6. Retry with Backoff

If retry budget allows and operation is idempotent, retry with exponential backoff + jitter.

↓ final result

7. Release Bulkhead

Return the slot to the bulkhead pool.

Chapter 9: Connections

Resiliency patterns are the runtime defense layer. They handle failures as they happen, in real time. But they don't prevent failures from happening, and they don't tell you what is failing. For that, you need the other layers of the defense stack.

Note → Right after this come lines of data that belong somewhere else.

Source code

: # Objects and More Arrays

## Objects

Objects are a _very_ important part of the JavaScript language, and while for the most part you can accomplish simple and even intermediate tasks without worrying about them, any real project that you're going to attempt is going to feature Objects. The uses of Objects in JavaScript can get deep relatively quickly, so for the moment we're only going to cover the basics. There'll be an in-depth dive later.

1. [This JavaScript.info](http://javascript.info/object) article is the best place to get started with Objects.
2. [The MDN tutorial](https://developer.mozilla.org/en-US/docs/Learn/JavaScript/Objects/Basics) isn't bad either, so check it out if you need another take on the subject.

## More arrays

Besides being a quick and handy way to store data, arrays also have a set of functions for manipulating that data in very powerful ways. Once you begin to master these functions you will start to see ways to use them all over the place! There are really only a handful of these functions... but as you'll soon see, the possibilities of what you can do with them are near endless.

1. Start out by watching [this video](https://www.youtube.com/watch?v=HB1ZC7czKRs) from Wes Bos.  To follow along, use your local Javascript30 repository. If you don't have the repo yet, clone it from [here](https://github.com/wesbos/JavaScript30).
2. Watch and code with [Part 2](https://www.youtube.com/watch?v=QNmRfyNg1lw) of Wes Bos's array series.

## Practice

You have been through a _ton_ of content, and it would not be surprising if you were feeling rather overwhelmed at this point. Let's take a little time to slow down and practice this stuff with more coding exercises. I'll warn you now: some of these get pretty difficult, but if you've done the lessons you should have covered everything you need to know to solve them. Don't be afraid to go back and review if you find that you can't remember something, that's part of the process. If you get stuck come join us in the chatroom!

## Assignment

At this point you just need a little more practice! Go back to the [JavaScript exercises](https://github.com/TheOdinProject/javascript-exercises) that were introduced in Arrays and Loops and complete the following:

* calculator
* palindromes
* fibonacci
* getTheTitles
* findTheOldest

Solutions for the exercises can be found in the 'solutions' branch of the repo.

This Lesson vs. Related Topics

Topic	Focus	Relationship
Failure Modes & Isolation	What fails and how to contain it structurally	The architectural foundation that resiliency patterns build on
Resiliency Patterns (this lesson)	Runtime patterns that handle failures gracefully	The "how" of surviving failures in code
Testing & Deployment	Chaos engineering, canary deploys	How to verify that your resiliency patterns actually work
Observability	Metrics, logs, traces	How to see that patterns are activating and diagnose failures

Key Takeaways

1. Every network call needs a timeout. No timeout = unbounded resource consumption. Base timeouts on p99 latency, not median.

2. Retries must be safe. Exponential backoff + jitter prevents thundering herds. Retry budgets cap amplification. Idempotency is required.

3. Circuit breakers handle persistent failures. Stop hammering a dead service. Give it breathing room. Probe to detect recovery.

4. Load shedding saves the majority. It is better to serve 80% of requests well than 100% of requests poorly. Shed early, shed fast.

5. Rate limiting protects fairness. Token bucket allows bursts. Leaky bucket smooths. Sliding window is simple. Pick based on your traffic pattern.

6. Bulkheads contain blast radius within a service. Isolate resource pools per dependency. One slow dependency should not starve others.

7. Constant work prevents bimodal spikes. Do the same work always, not more work during crises. Provision for the constant, not the spike.

"The best way to survive a failure is to have already decided what you're going to do about it." — Nora Jones, Jeli co-founder

Final quiz: Your service chain is: User → Gateway → OrderService → PaymentService. PaymentService is down. Without any resiliency patterns, what happens? With all patterns enabled (timeouts, retries, circuit breaker, load shedding), what happens?

Without patterns, only PaymentService is affected. With patterns, the same thing but faster. Without patterns, all services fail. With patterns, all services recover automatically. Without patterns: OrderService threads fill up waiting for Payment (no timeout), Gateway threads fill up waiting for Order, users see total outage (cascading failure). With patterns: timeouts free threads quickly, retries catch transient issues, circuit breaker trips after threshold (fast-failing payment requests), load shedding on Gateway protects capacity. Result: payment-related requests fail fast with clear errors, but non-payment features remain operational.